When using the latest mxnet (or 1.4.x) we are getting different outputs for the same inputs, with our saved models. I have been trying to use git bisect or slowly upgrading versions to figure out where this breaking change occurred but there are issues with your git history and/or some strange (compiler??) incompatibilities which prevent getting a clean checkout/build for nearly all of the intermediate versions…

Does anyone have any idea what could be causing this?

EDIT: FYI these are VERY different outputs, im rounding to about the 5 decimal point, or higher, so these aren’t numerical differences.

And we are using modules, not gluons (part of the point is upgrade and move towards gluons)

Hi,

To better understand the nature of the issue, I have few questions:

  • What API are you using for inference?
  • During inference are you doing any preprocessing steps on your data before passing it into the model?
  • What kind of inputs are you passing into the model? Images?
  • What kind of network is it? Is it a popular network like resnet or a custom designed network?
  • Can you inspect the model weights when loaded in 1.4.x vs 1.0.0. Are the weights the same?
  • What is the magnitude of difference (or percentage difference) between the model predictions across both versions?

Trying to figure out where there was a change by going through the revision history of the repo would be a arduous task. But would be insightful to know if this issue exists in previous stable MXNet release versions i.e 1.2.1, 1.3.x, etc.

To better understand the nature of the issue, I have few questions:

  • What API are you using for inference?
    Python, module
  • During inference are you doing any preprocessing steps on your data before passing it into the model?
    Yes, but the input to the network is exactly the same, this is part of a test suite.
  • What kind of inputs are you passing into the model? Images?
    Images
  • What kind of network is it? Is it a popular network like resnet or a custom designed network?
    It’s custom, I can give you a break down of what’s in it
  • Can you inspect the model weights when loaded in 1.4.x vs 1.0.0. Are the weights the same?
    I will look into this
  • What is the magnitude of difference (or percentage difference) between the model predictions across both versions?
    There’s no consistent magnitude, but it’s between 1e0 and 1e-5

Trying to figure out where there was a change by going through the revision history of the repo would be a arduous task. But would be insightful to know if this issue exists in previous stable MXNet release versions i.e 1.2.1, 1.3.x, etc.

I have done this, I cannot get any of them to compile, there are issues with git commits that missing from the submodules, as well as strange compiler issues that seem to effect all the releases between 1.0 and 1.4…

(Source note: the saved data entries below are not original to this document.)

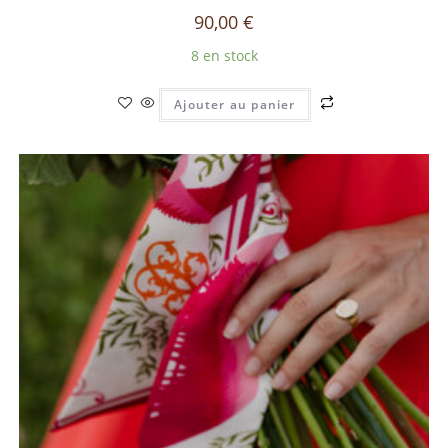
90,00
€
8 en stock
Ajouter au panier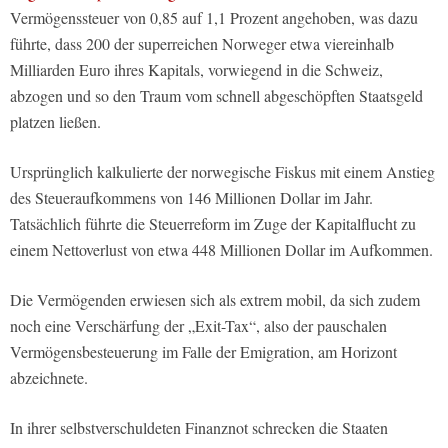
Vermögenssteuer von 0,85 auf 1,1 Prozent angehoben, was dazu
führte, dass 200 der superreichen Norweger etwa viereinhalb
Milliarden Euro ihres Kapitals, vorwiegend in die Schweiz,
abzogen und so den Traum vom schnell abgeschöpften Staatsgeld
platzen ließen.
Ursprünglich kalkulierte der norwegische Fiskus mit einem Anstieg
des Steueraufkommens von 146 Millionen Dollar im Jahr.
Tatsächlich führte die Steuerreform im Zuge der Kapitalflucht zu
einem Nettoverlust von etwa 448 Millionen Dollar im Aufkommen.
Die Vermögenden erwiesen sich als extrem mobil, da sich zudem
noch eine Verschärfung der „Exit-Tax“, also der pauschalen
Vermögensbesteuerung im Falle der Emigration, am Horizont
abzeichnete.
In ihrer selbstverschuldeten Finanznot schrecken die Staaten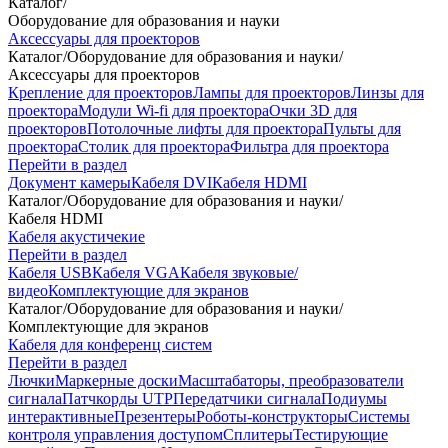
Каталог
/
Оборудование для образования и науки
Аксессуары для проекторов
Каталог
/
Оборудование для образования и науки
/
Аксессуары для проекторов
Крепление для проекторов
Лампы для проекторов
Линзы для
проектора
Модули Wi-fi для проектора
Очки 3D для
проекторов
Потолочные лифты для проектора
Пульты для
проектора
Столик для проектора
Фильтра для проектора
Перейти в раздел
Документ камеры
Кабеля DVI
Кабеля HDMI
Каталог
/
Оборудование для образования и науки
/
Кабеля HDMI
Кабеля акустичекие
Перейти в раздел
Кабеля USB
Кабеля VGA
Кабеля звуковые/
видео
Комплектующие для экранов
Каталог
/
Оборудование для образования и науки
/
Комплектующие для экранов
Кабеля для конференц систем
Перейти в раздел
Лючки
Маркерные доски
Масштабаторы, преобразователи
сигнала
Патчкорды UTP
Передатчики сигнала
Подиумы
интерактивные
Презентеры
Роботы-конструкторы
Системы
контроля управления доступом
Сплитеры
Тестирующие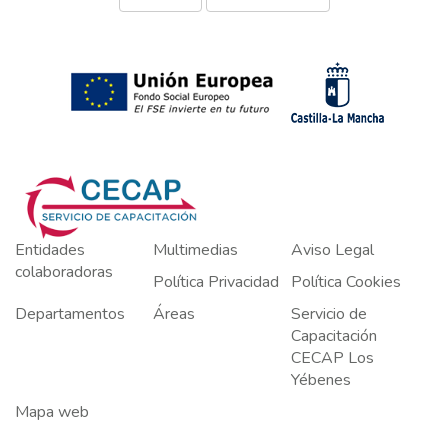
Entidades
Multimedias
Aviso Legal
colaboradoras
Política Privacidad
Política Cookies
Departamentos
Áreas
Servicio de
Capacitación
CECAP Los
Yébenes
Mapa web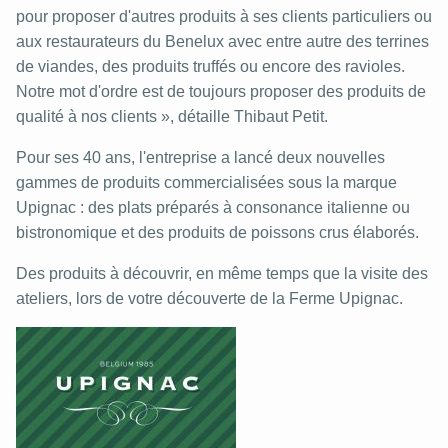
pour proposer d'autres produits à ses clients particuliers ou
aux restaurateurs du Benelux avec entre autre des terrines
de viandes, des produits truffés ou encore des ravioles.
Notre mot d'ordre est de toujours proposer des produits de
qualité à nos clients », détaille Thibaut Petit.
Pour ses 40 ans, l'entreprise a lancé deux nouvelles
gammes de produits commercialisées sous la marque
Upignac : des plats préparés à consonance italienne ou
bistronomique et des produits de poissons crus élaborés.
Des produits à découvrir, en même temps que la visite des
ateliers, lors de votre découverte de la Ferme Upignac.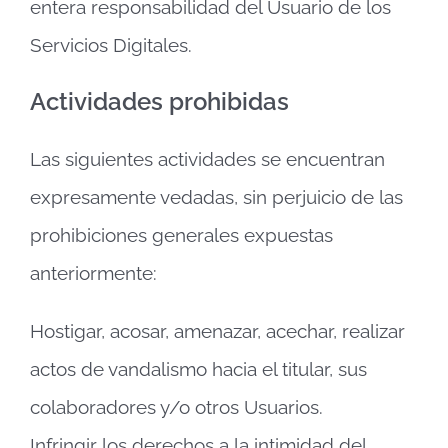
entera responsabilidad del Usuario de los
Servicios Digitales.
Actividades prohibidas
Las siguientes actividades se encuentran
expresamente vedadas, sin perjuicio de las
prohibiciones generales expuestas
anteriormente:
Hostigar, acosar, amenazar, acechar, realizar
actos de vandalismo hacia el titular, sus
colaboradores y/o otros Usuarios.
Infringir los derechos a la intimidad del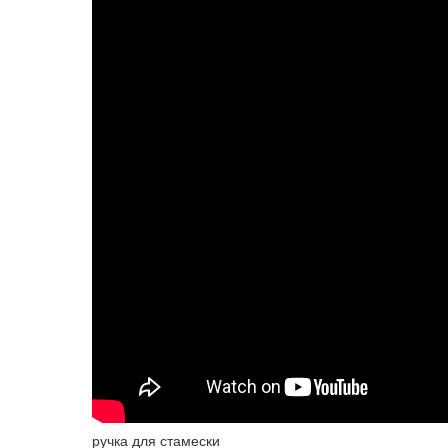
ручка для стамески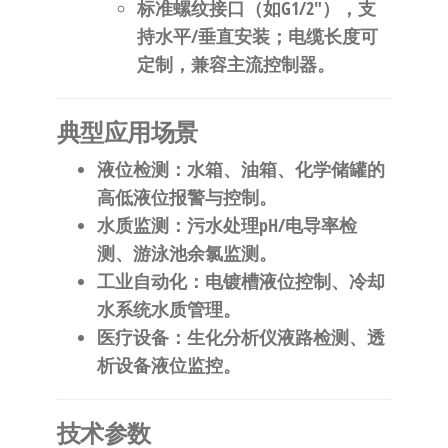
标准螺纹接口（如G1/2″），支
持水平/垂直安装；电缆长度可
定制，兼容主流控制器。
​典型应用场景​
​液位检测​
​：水箱、油箱、化学储罐的
高低液位报警与控制。
​水质监测​
​：污水处理pH/电导率检
测、游泳池余氯监测。
​工业自动化​
​：电镀槽液位控制、冷却
水系统水质管理。
​医疗设备​
​：生化分析仪液路检测、透
析设备液位监控。
​技术参数​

To better understand the nature of the issue, I have few questions:

  • What API are you using for inference?
    Python, module
  • During inference are you doing any preprocessing steps on your data before passing it into the model?
    Yes, but the input to the network is exactly the same, this is part of a test suite.
  • What kind of inputs are you passing into the model? Images?
    Images
  • What kind of network is it? Is it a popular network like resnet or a custom designed network?
    It’s custom, I can give you a break down of what’s in it
  • Can you inspect the model weights when loaded in 1.4.x vs 1.0.0. Are the weights the same?
    I will look into this
  • What is the magnitude of difference (or percentage difference) between the model predictions across both versions?
    There’s no consistent magnitude, but it’s between 1e0 and 1e-5

Trying to figure out where there was a change by going through the revision history of the repo would be a arduous task. But would be insightful to know if this issue exists in previous stable MXNet release versions i.e 1.2.1, 1.3.x, etc.d

I have done this, I cannot get any of them to compile, there are issues with git commits that missing from the submodules, as well as strange compiler issues that seem to effect all the releases between 1.0 and 1.4…

Edit making responses clear

Thanks for responding.

Are you installing from source? Otherwise it should be straightforward to run pip install mxnet==1.2.1 for example to get v1.2.1

Also, sorry to press on this, but are the pixel values in the input ndarray exactly identical across the two different versions?